At a noon Mass in St. Mary's basilica in Wadowice, the southern Polish town of 20,000 where the pope was born 84 years ago, the Rev. Krzysztof Glowka told a packed church that "we are here to be with John Paul in his agony, to experience, together with him, this great mystery of life that is death."
"Now as a sick and dying person he is teaching us the most important lesson, the lesson of dying and the lesson of perseverance," he said.
In nearby Krakow, an old friend of the pope, Danuta Michalowska, 82, said her grief had kept her from sleeping for two days. But she had taken solace in a personal letter the pope sent her just last week.
"It was just as if he had written it 20 years ago," said Michalowska, who acted in an underground Krakow theater with young Karol Wojtyla during the Nazi occupation of Poland in the early 1940s. "He joked in the letter and kidded me, as he always did."
St. Mary's in Wadowice stayed open overnight as people flocked from around Poland and outside the country to the pope's hometown to pay their respects.
"If there were a chance for him to get well, I would want him to live until he is 200," said electrician Ryszard Kozak, 45, leaving an early Mass. "But it's just human selfishness to wish for him to continue on like this if it means more suffering."
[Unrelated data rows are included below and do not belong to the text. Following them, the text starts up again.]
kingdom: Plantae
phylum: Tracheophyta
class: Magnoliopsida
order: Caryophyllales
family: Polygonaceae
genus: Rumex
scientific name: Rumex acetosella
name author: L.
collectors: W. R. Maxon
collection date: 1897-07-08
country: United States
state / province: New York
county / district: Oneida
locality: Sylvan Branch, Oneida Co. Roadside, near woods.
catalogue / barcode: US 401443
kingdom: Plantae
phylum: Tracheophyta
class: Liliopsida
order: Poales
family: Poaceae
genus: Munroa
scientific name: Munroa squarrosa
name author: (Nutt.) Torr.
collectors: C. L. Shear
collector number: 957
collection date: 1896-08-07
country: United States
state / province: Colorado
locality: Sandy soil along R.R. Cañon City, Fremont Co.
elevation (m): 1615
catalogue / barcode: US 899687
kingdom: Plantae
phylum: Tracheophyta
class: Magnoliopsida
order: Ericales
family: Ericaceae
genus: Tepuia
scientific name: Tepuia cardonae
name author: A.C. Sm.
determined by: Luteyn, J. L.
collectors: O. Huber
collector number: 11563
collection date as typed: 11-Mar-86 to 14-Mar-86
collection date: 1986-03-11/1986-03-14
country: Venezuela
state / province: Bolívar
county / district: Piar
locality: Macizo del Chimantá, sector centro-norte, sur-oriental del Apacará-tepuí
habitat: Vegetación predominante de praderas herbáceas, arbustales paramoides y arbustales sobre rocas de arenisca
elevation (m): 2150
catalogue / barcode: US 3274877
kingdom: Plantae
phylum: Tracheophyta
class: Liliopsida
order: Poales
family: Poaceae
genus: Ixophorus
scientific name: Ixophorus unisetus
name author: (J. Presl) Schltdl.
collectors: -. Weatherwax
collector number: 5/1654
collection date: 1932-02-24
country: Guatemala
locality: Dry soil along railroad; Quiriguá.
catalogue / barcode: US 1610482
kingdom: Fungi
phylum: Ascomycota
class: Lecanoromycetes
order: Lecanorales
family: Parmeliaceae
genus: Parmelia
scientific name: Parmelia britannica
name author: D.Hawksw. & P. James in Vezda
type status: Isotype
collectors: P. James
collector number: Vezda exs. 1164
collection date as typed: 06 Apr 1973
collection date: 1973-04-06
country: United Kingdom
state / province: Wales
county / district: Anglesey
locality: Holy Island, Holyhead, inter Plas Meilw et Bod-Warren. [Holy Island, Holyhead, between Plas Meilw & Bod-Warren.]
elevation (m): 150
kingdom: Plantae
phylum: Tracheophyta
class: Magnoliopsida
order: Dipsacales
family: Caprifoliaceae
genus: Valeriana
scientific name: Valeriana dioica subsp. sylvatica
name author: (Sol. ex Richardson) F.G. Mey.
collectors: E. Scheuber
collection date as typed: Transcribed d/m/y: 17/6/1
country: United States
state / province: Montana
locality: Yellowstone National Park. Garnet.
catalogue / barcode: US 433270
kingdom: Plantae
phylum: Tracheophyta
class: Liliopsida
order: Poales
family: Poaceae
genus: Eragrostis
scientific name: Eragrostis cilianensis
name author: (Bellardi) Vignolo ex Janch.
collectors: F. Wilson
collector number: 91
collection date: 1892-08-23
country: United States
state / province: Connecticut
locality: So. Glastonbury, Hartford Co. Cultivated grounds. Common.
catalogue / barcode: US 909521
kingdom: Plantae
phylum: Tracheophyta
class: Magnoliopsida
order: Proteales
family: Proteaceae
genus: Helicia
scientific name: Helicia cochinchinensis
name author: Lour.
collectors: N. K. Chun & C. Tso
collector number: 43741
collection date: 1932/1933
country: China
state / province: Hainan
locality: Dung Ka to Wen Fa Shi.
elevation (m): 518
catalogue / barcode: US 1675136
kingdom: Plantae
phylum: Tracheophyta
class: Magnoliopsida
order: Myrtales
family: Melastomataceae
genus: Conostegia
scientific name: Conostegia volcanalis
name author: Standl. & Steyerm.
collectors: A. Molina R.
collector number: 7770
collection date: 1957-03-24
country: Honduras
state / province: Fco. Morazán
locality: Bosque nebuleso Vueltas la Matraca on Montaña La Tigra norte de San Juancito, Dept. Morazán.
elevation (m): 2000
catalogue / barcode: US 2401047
Many began to think of what will happen after his death, some voicing hope the pontiff's body be returned to his native land for burial.
Most popes in recent centuries have been buried in the St. Peter's Basilica at the Vatican, his wishes have not been made public and many in Poland are speculating he may be laid to rest alongside Polish kings in Krakow's Wawel Cathedral.
Some voiced hope that even if the pope is laid to rest in Italy, his heart may be interred in the Polish cathedral.
"It is not possible that he'll be buried in Krakowonly in Rome," Kozak said. "But it would be very nice to have at least a part of this great person in his own country. Maybe just his heart."
The pope is deeply loved in mainly Roman Catholic Poland, where his 26-year pontificate has served as a source of great national pride and where gratitude is still strong for his role in helping bring down communism in 1989-90 and freeing Poland from domination by the Soviet Union.
Polish newspapers on Saturday were filled with news of little else.
"The Holy Father is close to God," read the headline in the daily Rzeczpospolita, its pages filled with photographs of people worldwide praying for the pontiff. The daily Gazeta Wyborcza's headline read "John Paul II is leaving."